You should see your start menu update with the new application shortcut
Each virtual machine gets a folder in your start menu beneath Windows Virtual PC and the applications on each PC appear in there.
- Once you’ve finished configuring your applications, log off your session on the virtual PC (don’t close the PC or shut it down)
- Then close the VPC down from the Action menu and choose Hibernate
If you now start any of the applications that have appeared in your main computer’s Start menu, the VPC will fire up in the background and you application will appear on your desktop. This is a great way to create multiple VPCs with applications that might conflict with each other.

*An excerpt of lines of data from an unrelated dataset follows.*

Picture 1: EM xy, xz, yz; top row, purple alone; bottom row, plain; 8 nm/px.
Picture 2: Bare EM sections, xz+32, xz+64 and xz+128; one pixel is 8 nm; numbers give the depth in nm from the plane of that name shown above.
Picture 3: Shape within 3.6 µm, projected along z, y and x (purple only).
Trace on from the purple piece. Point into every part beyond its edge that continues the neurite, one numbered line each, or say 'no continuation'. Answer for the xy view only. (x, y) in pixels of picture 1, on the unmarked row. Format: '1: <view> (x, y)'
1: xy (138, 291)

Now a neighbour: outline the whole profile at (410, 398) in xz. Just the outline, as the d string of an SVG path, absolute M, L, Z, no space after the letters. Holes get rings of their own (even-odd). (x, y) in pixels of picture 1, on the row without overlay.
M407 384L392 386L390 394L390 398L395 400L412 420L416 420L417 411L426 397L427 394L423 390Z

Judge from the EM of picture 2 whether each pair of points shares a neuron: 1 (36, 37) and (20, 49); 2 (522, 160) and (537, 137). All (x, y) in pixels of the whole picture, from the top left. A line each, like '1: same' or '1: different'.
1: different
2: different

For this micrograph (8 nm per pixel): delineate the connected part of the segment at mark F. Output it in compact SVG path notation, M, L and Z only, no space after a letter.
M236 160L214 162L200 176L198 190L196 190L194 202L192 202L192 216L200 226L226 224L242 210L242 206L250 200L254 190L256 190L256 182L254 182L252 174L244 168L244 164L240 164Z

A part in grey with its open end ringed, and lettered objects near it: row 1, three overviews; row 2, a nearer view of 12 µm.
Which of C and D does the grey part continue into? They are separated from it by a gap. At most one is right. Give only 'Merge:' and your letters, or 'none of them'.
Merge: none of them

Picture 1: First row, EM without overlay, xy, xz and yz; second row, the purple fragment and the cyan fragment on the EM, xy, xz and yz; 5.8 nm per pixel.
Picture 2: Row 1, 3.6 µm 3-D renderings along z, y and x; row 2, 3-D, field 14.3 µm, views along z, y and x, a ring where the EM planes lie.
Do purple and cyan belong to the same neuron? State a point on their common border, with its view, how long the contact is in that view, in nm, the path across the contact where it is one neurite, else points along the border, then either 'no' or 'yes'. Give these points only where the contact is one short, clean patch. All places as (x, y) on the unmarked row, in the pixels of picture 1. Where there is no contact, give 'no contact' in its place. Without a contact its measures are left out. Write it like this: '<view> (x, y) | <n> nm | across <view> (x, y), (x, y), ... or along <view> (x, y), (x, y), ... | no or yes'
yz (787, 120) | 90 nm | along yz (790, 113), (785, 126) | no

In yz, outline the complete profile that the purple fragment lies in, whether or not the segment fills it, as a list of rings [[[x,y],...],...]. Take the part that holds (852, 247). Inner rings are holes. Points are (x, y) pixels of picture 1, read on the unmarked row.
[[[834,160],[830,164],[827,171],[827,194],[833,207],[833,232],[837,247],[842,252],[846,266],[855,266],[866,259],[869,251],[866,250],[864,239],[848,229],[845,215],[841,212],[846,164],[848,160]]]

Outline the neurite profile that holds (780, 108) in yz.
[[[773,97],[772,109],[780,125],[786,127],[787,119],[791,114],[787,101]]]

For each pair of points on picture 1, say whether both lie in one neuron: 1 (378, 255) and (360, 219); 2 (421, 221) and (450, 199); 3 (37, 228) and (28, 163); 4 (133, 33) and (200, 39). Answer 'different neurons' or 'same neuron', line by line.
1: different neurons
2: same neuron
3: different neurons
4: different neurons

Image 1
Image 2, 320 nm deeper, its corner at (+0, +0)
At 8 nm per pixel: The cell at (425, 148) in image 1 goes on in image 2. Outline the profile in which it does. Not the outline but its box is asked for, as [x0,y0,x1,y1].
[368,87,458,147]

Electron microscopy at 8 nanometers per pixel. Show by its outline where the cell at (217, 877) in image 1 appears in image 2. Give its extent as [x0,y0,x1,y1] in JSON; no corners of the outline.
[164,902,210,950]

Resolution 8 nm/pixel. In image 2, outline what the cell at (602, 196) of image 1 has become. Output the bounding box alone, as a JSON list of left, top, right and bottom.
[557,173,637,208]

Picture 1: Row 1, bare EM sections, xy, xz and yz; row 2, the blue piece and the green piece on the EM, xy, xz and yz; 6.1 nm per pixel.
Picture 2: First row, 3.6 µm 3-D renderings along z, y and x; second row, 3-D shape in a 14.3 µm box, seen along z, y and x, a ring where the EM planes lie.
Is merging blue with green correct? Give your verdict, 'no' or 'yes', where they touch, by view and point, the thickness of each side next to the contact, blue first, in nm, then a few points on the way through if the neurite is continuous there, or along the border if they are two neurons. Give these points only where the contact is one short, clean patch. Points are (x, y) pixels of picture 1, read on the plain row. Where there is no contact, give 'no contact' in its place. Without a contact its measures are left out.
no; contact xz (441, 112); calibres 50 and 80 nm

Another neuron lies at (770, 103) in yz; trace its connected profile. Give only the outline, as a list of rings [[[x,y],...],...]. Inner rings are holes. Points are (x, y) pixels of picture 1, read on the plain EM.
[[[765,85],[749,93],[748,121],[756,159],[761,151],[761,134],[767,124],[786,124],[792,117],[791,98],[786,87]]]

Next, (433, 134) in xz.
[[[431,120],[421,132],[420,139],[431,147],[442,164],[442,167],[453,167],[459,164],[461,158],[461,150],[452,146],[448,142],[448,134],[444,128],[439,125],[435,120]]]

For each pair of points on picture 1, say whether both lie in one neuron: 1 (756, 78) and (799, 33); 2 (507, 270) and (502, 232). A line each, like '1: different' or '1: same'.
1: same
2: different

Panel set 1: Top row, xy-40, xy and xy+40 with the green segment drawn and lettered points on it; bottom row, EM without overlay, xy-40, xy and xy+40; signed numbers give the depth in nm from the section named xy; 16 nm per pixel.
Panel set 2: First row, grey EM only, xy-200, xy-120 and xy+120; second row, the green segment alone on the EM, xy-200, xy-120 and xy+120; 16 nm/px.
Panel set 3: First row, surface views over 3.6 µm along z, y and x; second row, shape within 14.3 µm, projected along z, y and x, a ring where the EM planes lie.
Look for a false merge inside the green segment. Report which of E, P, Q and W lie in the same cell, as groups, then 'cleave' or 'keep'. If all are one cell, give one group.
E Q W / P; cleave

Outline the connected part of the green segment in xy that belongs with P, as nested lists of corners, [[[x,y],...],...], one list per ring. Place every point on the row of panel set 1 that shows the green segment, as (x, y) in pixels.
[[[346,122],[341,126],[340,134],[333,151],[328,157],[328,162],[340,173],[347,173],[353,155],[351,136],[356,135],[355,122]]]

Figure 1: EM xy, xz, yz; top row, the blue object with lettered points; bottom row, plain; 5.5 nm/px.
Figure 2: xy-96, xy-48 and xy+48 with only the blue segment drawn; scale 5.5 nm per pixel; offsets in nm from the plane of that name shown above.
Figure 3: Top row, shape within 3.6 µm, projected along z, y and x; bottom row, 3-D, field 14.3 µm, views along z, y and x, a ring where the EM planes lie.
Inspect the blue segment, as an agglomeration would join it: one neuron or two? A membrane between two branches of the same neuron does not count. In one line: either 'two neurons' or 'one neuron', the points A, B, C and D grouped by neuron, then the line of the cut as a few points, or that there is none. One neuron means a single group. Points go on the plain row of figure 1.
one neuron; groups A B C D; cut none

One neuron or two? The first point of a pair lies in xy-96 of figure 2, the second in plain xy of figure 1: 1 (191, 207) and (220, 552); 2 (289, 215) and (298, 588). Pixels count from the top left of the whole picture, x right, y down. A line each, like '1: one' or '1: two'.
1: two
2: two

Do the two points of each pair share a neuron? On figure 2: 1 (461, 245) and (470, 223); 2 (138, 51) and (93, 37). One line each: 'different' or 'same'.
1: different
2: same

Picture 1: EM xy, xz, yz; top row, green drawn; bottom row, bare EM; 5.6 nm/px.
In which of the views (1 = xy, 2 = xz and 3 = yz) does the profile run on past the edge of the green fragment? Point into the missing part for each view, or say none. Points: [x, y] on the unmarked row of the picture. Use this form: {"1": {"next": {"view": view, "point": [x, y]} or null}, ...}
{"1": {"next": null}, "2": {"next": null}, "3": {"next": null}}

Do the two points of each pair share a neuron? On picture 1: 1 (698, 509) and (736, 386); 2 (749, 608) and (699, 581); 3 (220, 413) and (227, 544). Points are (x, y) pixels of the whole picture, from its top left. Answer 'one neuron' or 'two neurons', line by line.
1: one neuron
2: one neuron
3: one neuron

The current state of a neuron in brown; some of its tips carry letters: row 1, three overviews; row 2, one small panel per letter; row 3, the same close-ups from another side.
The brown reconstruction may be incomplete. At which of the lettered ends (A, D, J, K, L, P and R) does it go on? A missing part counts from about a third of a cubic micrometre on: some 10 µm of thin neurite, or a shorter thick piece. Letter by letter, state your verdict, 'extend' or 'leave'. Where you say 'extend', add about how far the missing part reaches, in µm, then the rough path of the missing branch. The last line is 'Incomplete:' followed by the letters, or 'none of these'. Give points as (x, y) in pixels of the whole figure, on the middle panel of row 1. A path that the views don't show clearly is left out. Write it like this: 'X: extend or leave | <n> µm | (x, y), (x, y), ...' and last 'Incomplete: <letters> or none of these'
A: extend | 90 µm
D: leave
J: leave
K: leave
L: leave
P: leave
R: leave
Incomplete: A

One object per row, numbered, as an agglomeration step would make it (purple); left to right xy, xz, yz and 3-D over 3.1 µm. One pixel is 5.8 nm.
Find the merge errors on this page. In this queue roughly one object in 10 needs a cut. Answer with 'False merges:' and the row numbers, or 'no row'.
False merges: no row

There is a catch, however. Windows Virtual PC requires hardware virtualisation support to work. In my opinion this is a mistake. Since the virtual machines use emulated hardware rather than accessing the machine hardware like Hyper-V VMs do, I can’t see the reasoning here. Virtual PC 2007 used the hardware virtualisation if it was available but didn’t force it on you, which was the correct approach. Lots of businesses will find this technology useful, but will discover that the majority of their computers won’t be able to use it. At that point, the solution may as well not exist, and I for one hope that Microsoft change their mind about hardware virtualisation support before Windows Virtual PC ships.